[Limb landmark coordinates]
____

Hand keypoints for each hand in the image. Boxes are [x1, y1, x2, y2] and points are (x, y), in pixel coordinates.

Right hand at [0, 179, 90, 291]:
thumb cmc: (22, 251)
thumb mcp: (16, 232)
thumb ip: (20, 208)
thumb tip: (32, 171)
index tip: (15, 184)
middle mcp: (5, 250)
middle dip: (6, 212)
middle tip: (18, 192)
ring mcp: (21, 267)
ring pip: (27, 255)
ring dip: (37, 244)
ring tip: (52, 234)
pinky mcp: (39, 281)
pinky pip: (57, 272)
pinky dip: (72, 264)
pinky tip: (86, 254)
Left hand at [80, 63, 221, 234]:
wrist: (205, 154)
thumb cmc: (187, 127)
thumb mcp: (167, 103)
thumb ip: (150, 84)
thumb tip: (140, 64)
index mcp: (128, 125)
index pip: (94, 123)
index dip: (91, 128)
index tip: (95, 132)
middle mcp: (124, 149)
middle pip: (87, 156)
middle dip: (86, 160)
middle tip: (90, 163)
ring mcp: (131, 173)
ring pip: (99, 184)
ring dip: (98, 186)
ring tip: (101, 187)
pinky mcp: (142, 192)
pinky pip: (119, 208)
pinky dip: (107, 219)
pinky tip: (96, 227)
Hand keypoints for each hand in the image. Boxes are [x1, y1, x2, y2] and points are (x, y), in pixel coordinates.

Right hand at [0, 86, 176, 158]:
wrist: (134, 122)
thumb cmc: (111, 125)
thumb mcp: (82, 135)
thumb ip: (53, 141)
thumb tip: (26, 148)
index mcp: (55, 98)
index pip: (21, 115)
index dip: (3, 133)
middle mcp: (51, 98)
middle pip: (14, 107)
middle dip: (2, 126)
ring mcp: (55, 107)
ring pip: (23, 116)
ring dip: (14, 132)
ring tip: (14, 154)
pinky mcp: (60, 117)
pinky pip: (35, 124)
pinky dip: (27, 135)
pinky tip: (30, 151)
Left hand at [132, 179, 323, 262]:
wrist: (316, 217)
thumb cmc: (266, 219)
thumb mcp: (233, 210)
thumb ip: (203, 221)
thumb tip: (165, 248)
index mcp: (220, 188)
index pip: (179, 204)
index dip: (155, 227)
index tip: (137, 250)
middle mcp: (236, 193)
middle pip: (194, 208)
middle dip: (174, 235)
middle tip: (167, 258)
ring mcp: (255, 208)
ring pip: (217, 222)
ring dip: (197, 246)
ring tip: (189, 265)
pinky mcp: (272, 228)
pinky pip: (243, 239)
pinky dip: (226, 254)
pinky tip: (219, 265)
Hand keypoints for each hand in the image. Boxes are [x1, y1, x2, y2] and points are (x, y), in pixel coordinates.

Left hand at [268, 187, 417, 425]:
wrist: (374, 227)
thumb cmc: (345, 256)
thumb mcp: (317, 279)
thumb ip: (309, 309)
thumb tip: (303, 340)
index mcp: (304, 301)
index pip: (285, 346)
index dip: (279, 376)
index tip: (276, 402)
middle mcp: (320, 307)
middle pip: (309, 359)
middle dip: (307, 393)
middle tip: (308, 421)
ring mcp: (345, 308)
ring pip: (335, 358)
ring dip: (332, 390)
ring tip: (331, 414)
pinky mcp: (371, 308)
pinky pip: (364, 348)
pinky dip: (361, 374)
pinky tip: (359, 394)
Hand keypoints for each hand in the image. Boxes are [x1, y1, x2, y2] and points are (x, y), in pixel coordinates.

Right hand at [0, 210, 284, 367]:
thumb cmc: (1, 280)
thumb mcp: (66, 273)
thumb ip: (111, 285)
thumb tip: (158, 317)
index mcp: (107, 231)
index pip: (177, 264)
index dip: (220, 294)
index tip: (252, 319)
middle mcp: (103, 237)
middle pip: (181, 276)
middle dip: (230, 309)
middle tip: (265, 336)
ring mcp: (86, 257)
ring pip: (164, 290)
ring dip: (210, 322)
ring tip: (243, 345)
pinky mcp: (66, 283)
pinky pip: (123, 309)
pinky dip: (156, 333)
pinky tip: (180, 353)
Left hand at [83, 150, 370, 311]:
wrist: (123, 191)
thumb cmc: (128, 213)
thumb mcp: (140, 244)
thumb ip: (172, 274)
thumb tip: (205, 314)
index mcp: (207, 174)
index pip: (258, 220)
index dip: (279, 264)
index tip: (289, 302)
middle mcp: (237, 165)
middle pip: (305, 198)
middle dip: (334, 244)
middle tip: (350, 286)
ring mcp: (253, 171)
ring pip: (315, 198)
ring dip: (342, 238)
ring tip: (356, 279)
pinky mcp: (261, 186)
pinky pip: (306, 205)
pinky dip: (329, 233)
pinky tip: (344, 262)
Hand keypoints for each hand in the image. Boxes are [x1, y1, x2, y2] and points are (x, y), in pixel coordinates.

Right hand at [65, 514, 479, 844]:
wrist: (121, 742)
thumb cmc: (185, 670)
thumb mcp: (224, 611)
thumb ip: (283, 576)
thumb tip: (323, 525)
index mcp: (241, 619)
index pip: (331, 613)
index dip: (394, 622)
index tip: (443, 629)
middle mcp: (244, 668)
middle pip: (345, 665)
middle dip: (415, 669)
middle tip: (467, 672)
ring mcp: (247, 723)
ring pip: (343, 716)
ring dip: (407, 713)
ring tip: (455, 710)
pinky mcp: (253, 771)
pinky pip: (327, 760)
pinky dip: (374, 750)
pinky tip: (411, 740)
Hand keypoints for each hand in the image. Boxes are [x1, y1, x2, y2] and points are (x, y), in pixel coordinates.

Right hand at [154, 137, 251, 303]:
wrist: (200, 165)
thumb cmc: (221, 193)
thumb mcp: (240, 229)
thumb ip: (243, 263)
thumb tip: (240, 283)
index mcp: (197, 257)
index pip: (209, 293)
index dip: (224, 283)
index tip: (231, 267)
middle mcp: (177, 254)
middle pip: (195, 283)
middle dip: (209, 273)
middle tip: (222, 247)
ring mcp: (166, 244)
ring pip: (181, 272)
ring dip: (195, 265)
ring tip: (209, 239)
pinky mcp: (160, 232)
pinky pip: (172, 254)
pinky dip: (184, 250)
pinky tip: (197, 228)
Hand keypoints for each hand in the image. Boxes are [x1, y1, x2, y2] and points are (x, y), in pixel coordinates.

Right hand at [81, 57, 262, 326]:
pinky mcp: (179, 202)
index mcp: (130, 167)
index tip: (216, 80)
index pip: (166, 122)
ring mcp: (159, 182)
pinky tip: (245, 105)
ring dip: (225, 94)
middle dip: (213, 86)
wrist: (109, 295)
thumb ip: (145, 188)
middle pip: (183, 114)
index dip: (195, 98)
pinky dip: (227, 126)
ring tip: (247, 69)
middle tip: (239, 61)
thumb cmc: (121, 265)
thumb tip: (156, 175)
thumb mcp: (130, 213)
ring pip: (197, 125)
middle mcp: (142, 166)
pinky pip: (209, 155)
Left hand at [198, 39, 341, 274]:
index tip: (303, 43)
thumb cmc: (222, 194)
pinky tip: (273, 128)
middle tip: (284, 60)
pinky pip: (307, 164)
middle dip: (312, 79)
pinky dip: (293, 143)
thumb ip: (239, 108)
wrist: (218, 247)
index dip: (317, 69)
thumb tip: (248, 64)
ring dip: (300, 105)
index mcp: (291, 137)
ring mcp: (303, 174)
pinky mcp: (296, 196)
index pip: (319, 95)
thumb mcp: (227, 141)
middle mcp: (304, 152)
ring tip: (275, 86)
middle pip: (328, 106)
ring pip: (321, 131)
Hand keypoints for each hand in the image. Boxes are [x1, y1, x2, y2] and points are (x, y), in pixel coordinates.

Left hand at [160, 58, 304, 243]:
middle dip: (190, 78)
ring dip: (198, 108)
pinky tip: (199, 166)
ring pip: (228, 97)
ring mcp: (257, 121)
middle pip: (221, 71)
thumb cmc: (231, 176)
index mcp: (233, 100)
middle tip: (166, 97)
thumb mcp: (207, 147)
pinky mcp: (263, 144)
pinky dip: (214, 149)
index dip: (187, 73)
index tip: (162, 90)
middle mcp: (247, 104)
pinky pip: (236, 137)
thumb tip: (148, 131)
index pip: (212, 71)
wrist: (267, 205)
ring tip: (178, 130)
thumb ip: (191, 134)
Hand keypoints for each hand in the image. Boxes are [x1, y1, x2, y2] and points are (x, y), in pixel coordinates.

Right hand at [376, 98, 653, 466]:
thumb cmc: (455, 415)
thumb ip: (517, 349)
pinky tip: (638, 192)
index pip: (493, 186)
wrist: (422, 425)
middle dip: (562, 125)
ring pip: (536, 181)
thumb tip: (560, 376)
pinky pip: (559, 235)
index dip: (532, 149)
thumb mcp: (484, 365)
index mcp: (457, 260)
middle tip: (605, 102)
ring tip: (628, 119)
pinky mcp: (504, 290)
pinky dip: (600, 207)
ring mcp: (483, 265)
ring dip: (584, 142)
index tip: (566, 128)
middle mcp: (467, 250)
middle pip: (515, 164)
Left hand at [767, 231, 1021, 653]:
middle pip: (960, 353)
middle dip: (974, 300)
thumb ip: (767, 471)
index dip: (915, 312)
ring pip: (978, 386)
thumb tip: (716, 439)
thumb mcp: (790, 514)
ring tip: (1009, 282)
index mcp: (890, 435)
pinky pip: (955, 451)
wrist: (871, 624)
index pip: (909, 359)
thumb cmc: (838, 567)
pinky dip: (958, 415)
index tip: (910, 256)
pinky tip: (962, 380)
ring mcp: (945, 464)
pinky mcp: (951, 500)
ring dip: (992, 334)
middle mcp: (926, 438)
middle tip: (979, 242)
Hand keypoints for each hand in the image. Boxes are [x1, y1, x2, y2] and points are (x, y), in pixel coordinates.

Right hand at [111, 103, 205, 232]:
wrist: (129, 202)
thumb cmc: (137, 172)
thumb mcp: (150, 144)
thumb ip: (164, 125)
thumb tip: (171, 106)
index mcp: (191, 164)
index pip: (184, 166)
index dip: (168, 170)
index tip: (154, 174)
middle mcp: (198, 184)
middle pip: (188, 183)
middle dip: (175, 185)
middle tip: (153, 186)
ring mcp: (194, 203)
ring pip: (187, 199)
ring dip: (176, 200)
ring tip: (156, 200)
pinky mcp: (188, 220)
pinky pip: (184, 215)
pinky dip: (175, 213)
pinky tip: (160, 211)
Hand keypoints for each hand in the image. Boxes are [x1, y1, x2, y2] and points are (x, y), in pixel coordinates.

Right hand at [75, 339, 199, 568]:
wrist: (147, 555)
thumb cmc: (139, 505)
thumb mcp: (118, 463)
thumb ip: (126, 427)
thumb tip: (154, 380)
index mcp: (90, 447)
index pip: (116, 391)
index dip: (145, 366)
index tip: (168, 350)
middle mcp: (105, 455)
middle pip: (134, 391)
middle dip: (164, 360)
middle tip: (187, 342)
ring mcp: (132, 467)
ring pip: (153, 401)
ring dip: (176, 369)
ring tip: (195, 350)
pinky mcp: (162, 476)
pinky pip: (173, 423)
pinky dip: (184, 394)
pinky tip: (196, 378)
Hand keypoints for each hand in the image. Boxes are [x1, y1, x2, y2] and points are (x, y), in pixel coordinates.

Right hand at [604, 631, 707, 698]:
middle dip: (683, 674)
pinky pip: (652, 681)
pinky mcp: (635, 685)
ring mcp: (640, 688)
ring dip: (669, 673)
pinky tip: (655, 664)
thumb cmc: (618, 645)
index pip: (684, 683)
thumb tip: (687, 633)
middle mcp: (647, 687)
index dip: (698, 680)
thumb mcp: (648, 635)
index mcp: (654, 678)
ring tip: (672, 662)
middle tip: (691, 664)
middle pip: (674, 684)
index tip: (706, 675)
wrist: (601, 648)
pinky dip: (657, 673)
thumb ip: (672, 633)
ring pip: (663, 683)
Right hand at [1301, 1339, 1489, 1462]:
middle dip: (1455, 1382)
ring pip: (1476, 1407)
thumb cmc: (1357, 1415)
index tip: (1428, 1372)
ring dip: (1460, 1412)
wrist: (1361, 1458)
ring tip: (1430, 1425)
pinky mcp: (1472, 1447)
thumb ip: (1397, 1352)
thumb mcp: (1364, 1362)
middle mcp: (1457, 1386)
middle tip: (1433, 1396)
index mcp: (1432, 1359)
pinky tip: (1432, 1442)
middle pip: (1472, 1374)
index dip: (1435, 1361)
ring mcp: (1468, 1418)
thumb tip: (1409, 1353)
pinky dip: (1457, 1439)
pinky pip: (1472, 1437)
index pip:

____

Task to carry out ::
Return exactly what appears in the records from the line with "pinky pip: (652, 681)" through the final line, and nothing else.

Your response ::
pinky pip: (652, 681)
pinky mcp: (635, 685)
ring mcp: (640, 688)
ring dip: (669, 673)
pinky tip: (655, 664)
thumb cmc: (618, 645)
index pip: (684, 683)
thumb tip: (687, 633)
middle mcp: (647, 687)
index dip: (698, 680)
thumb mcp: (648, 635)
index mcp: (654, 678)
ring tip: (672, 662)
middle tip: (691, 664)
middle pip: (674, 684)
index tip: (706, 675)
wrist: (601, 648)
pinky dip: (657, 673)
thumb ip: (672, 633)
ring pip: (663, 683)
Right hand at [1301, 1339, 1489, 1462]:
middle dip: (1455, 1382)
ring pip: (1476, 1407)
thumb cmc: (1357, 1415)
index tip: (1428, 1372)
ring dip: (1460, 1412)
wrist: (1361, 1458)
ring tip: (1430, 1425)
pinky mcp: (1472, 1447)
thumb ip: (1397, 1352)
thumb mcp: (1364, 1362)
middle mcp: (1457, 1386)
middle tip: (1433, 1396)
index mcp: (1432, 1359)
pinky tip: (1432, 1442)
middle pip: (1472, 1374)
index dip: (1435, 1361)
ring mcp: (1468, 1418)
thumb tip: (1409, 1353)
pinky dip: (1457, 1439)
pinky pip: (1472, 1437)
index pip:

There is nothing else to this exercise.